** Text **

===============

# Snarling?



## BamBam2009 (Oct 15, 2011)

Hey all jst wondering if it was normal for a cat to snarl. My cats jst jumped up on mwe for a cuddle and i was stroking him he started snarling lol. He never done this before. He never went to bite me or anything but its quite strange lol..

Any help would be appreciated nekitty


----------



## cooncatbob (May 27, 2011)

What do you mean by snarl, do you mean the growling sound from deep within his chest.
What were his ears and tail doing?


----------



## MowMow (Nov 6, 2010)

My first thought is that it sounds like purring.


----------



## Cats&Plants (Aug 20, 2011)

Yeah, sounds like purring to me too. I guess if it's loud enough it could sound like a snarl....


----------



## Sinatra-Butters (Aug 9, 2010)

If he really is snarling and not purring and it was when you touched a certain area, I would take him to the vet to make sure he isn't hurt.


----------



## BamBam2009 (Oct 15, 2011)

His ears went bk when he done it.. He never made a noise he jst curled his top lip up showing his teeth and then when i stopped stroking him he ran off.


----------



## Nan (Oct 11, 2010)

Could be fear. When my patio door (the glass part) is open and if a person walks through the yard, Lily growls and then runs away. 

If this is something new, I would probably run him into the vet to get checked.


----------

===============

** Material provided **
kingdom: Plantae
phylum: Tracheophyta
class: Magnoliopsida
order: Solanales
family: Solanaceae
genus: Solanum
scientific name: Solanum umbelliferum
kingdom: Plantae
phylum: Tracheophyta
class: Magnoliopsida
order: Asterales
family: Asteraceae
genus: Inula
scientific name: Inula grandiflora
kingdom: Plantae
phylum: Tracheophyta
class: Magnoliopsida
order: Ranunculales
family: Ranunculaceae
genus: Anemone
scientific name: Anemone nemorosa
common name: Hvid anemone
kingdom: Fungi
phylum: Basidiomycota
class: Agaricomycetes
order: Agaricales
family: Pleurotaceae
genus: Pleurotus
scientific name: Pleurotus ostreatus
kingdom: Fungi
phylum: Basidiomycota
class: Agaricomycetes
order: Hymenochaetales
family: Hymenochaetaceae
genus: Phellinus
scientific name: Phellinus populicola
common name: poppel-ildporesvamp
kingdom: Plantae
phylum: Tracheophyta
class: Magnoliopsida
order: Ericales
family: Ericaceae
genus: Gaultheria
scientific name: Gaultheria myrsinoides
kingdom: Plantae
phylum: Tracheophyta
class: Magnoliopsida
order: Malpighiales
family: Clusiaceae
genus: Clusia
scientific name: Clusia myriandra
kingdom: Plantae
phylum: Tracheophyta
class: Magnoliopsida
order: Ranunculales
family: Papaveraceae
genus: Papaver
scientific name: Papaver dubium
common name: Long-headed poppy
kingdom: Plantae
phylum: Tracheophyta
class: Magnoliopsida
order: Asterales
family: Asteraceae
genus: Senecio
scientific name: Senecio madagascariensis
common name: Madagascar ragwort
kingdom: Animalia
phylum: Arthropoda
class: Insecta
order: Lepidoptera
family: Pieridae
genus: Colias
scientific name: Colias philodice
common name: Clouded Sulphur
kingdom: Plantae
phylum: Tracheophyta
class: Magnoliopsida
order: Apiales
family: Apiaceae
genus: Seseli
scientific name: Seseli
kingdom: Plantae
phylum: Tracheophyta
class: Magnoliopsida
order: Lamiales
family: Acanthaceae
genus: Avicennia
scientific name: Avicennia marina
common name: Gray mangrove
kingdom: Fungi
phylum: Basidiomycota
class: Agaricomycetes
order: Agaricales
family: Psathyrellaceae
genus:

===============

** Written instruction A **
Repeat the thread about the snarling cat word for word, starting with "What do you" and going on through "sounds like purring.".
** Written instruction B **
In the thread about the snarling cat, what did BamBam2009 say the cat did with his top lip?
** Written instruction C **
Name every user who posted in the thread about the snarling cat.
The records are separate from the thread about the snarling cat.

** Correct answer A **
What do you mean by snarl, do you mean the growling sound from deep within his chest.
What were his ears and tail doing?


----------



## MowMow (Nov 6, 2010)

My first thought is that it sounds like purring.

** Correct answer B **
He curled his top lip up, showing his teeth.

** Correct answer C **
BamBam2009, cooncatbob, MowMow, Cats&Plants, Sinatra-Butters, Nan